Dida Sampaio/Estadão
Dida Sampaio/Estadão

Governo inicia negociação para socorrer contas do Rio Grande do Sul

Plano terá medidas similares ao plano que está sendo estruturado com o Estado do Rio, mas deve ter tramitação mais rápida, diz Meirelles

Idiana Tomazelli e Eduardo Rodrigues, O Estado de S.Paulo

24 de janeiro de 2017 | 17h28
Atualizado 24 de janeiro de 2017 | 18h54

 A União e o Estado do Rio Grande do Sul formalizaram nesta terça-feira, 24, o início das negociações para estudar um plano de recuperação fiscal para o governo gaúcho, afirmo o ministro da Fazenda, Henrique Meirelles. As avaliações sobre a situação financeira estadual e as soluções propostas no plano devem ser semelhantes ao que vem sendo estruturado com o Estado do Rio de Janeiro, segundo o ministro.

"Fizemos avaliação preliminar da situação fiscal, o Estado já tomou série de medidas relevantes e abrangentes, portanto a expectativa é que o processo de elaboração e formatação do plano seja relativamente rápido", disse Meirelles. De acordo com o ministro, é possível que as tratativas se deem inclusive de forma mais rápida do que com o Rio de Janeiro, para o qual há previsão de assinatura de um termo de compromisso na próxima quinta-feira.

Também na próxima quinta Meirelles disse que os técnicos da Fazenda começarão a trabalhar nas avaliações detalhadas da situação fiscal do governo gaúcho e nas contrapartidas que serão exigidas, conjuntamente com membros da equipe do Rio Grande do Sul. O Estado já promoveu, por exemplo, a elevação da alíquota da Previdência dos servidores para 14%.

Meirelles não antecipou que outras medidas de ajuste fiscal poderiam ser solicitadas ao Estado para que tivesse direito à recuperação fiscal, nem adiantou se o banco estatal Banrisul, principal ativo que o governo gaúcho detém hoje, será necessariamente parte do acordo. "É prematuro dizer o que será necessário", afirmou o ministro. Hoje, o Executivo estadual aguarda a aprovação de uma proposta para tirar da Constituição gaúcha a necessidade de um plebiscito antes da venda de qualquer ativo estadual.

Aporte. O ministro enfatizou que o governo federal não fará nenhum aporte direto aos caixas dos governos do Rio de Janeiro e Rio Grande do Sul.

"Além disso, as parcelas das dívidas com a União que ficarem suspensas por três anos serão incorporadas ao saldo devedor de cada Estado.

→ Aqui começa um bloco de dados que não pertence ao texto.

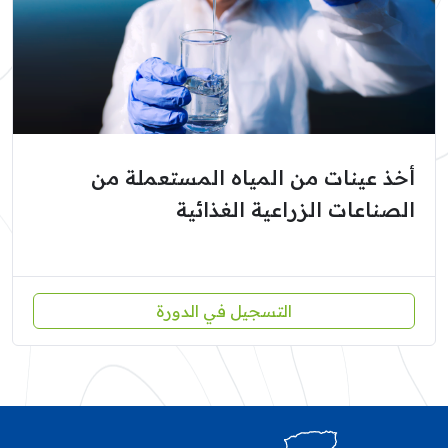
أخذ عينات من المياه المستعملة من
الصناعات الزراعية الغذائية
التسجيل في الدورة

Portanto, não há impacto direto para a União", disse o ministro.

Embora já haja negociações abertas com os dois Estados para a assinatura de um termo de compromisso - que podem ter seus efeitos homologados antecipadamente por meio de liminares do Supremo Tribunal Federal (STF) - Meirelles esclareceu que as condições de recuperação fiscal que estarão no projeto de lei que o governo enviará ao Congresso nas próxima semanas valerão para todas as Unidades da Federação que se candidatarem ao regime.

"A ideia é permitir que os Estados fechem as suas contas em 2017, 2018 e 2019. Mas apenas os Estados que aderirem ao regime terão acesso a condições especiais de recuperação fiscal", afirmou.

São justamente essas condições especiais, atualmente não permitidas pela Lei de Responsabilidade Fiscal (LRF), que constarão no novo projeto de lei. Entre essas condições estará a autorização para que os Estados nesse regime possam contrair empréstimos para antecipar valores de futuras privatizações, utilizando esses recursos para o pagamento de pessoal.